For cancer sarcopenia, assessment of muscle index has been repeated by other groups in single-centre studies across a variety of tumour types and geographic locations. Even when correcting for sex and height, there are enough other uncorrected factors that the range of cut-offs for pathological sarcopenia is too wide to be of practical utility (29.6-41 cm2/m2 in women and 36-55.4 cm2/m2 in men). Another limitation lies in that tumour sites do not always share imaging practices. For instance, in the case of brain tumours, there is less of a need to look for extracranial disease and thus, no imaging is available at the level of the third lumbar vertebrae for analysis.

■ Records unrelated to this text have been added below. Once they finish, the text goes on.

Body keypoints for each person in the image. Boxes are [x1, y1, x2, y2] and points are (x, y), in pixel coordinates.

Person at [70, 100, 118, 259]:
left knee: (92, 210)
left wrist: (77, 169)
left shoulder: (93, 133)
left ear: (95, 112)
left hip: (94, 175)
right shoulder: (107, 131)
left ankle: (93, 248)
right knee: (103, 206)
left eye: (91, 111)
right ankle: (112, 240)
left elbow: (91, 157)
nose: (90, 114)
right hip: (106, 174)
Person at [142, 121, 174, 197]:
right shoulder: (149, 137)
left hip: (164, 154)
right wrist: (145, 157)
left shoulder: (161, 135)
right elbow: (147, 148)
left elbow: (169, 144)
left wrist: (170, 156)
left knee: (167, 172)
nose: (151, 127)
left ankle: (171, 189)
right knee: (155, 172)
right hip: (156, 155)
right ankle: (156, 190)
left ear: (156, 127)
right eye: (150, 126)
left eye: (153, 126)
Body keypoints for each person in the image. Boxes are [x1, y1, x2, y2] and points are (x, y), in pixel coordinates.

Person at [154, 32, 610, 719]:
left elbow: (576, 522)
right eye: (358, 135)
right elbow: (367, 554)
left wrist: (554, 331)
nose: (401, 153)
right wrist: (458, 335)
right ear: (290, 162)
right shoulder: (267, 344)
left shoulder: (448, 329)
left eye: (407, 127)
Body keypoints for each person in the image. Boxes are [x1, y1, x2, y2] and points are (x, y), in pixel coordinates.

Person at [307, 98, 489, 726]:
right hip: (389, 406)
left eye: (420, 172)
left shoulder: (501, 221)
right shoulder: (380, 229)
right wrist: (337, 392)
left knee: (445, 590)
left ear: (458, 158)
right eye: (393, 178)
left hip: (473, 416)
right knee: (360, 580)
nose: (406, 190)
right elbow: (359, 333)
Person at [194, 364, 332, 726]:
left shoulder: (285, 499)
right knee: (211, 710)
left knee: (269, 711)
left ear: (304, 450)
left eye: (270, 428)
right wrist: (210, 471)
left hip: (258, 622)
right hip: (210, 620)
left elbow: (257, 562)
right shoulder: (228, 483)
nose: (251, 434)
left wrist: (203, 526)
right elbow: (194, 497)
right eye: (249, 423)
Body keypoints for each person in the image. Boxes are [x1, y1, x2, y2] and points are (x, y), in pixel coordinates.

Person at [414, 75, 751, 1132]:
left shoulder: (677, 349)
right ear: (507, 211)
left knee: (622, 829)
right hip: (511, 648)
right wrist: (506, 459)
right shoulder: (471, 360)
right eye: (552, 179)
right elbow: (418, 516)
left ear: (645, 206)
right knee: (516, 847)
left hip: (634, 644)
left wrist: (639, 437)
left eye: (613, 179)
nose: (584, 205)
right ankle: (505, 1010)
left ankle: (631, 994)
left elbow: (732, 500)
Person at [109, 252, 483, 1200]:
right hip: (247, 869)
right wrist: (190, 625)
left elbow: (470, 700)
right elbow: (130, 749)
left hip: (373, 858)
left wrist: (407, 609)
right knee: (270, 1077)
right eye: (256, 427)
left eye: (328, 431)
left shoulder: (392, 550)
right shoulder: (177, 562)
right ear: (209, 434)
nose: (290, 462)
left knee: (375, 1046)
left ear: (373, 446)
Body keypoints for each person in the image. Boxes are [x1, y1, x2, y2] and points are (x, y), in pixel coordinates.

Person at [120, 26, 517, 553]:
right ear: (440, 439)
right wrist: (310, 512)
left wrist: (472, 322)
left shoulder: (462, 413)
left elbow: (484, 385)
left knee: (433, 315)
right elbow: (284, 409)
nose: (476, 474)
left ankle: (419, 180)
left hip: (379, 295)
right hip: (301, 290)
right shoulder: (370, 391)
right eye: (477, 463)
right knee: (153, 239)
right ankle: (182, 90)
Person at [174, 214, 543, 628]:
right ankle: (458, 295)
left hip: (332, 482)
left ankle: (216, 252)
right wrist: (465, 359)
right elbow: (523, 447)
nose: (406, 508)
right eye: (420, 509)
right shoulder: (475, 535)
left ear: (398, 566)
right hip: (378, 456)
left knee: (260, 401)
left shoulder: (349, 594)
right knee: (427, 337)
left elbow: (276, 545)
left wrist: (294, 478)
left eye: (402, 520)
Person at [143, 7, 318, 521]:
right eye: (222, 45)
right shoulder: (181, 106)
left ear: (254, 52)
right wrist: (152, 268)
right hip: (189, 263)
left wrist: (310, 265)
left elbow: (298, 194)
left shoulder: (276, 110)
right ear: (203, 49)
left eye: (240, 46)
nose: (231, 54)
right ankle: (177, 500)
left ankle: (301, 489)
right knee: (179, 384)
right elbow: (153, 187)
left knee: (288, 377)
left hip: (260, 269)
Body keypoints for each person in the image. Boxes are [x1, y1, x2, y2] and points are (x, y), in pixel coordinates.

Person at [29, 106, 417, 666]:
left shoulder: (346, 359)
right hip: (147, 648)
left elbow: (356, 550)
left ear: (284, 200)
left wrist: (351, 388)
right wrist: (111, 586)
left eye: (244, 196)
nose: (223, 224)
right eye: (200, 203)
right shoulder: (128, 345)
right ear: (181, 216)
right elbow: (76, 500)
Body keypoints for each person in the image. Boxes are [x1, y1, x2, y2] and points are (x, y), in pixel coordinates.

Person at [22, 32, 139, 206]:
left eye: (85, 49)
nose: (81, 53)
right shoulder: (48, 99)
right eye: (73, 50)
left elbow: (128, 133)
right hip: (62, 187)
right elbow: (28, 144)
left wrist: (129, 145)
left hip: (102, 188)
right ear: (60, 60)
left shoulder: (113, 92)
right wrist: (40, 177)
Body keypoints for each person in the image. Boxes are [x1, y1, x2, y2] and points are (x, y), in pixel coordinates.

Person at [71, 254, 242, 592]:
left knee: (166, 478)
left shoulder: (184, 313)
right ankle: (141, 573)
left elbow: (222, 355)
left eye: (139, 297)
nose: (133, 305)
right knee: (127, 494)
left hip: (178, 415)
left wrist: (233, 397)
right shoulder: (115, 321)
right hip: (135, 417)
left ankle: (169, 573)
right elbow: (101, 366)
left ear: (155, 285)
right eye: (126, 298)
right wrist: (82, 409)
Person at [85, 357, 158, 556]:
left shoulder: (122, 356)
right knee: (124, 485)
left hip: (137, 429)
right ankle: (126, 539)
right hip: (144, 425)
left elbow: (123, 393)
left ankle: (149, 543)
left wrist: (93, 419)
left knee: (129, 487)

In the current age of personalised medicine, being able to create individualised risk profiles based on the incidental information gained from necessary clinical imaging would add utility to scan results without adding clinical effort. For my PhD, the goal is to overcome this challenge using transfer learning from an existing detailed dataset. We’ve had the fortune to secure access to the UK Biobank, a medical compendium of half a million UK participants. The biobank includes results of biometrics, genomics, blood tests, imaging as well as medical history. Such a rich dataset is ripe for machine learning tasks.

I have therefore been working to integrate several high-dimensional datasets, applying a convolutional neural network to the imaging aspect whilst a deep neural network to the non-imaging aspect. A dimensionality reduction technique such as autoencoder will subsequently have to be applied to generate a clinically workable model. Being a clinician primarily, I am able to bring clinical rationale to the model and intuit the origin of certain biases from my prototype pipelines. On the flip side, I have struggled to become fluent with the computational code necessary to tackle these problems, and often still feel like I am at the equivalent level of asking for directions to the bathroom back in my GCSE German days.

In becoming a hybrid scientist, I’ve long since acknowledged that I will not be the best coder in the room. I am still climbing the steep learning curve of computer languages and code writing, grateful for this opportunity to realise my potential in this field. Machine learning is ever encroaching on not just our daily lives but in our clinical practice, usually for the better. I imagine that as early adopters turn into the early majority, those of us who have chosen to embrace this technology will be in a position to better develop and understand the tools that will benefit our future patients. After all, soon we will not just be collaborating with each other but also with Dr Siri and Dr Alexa.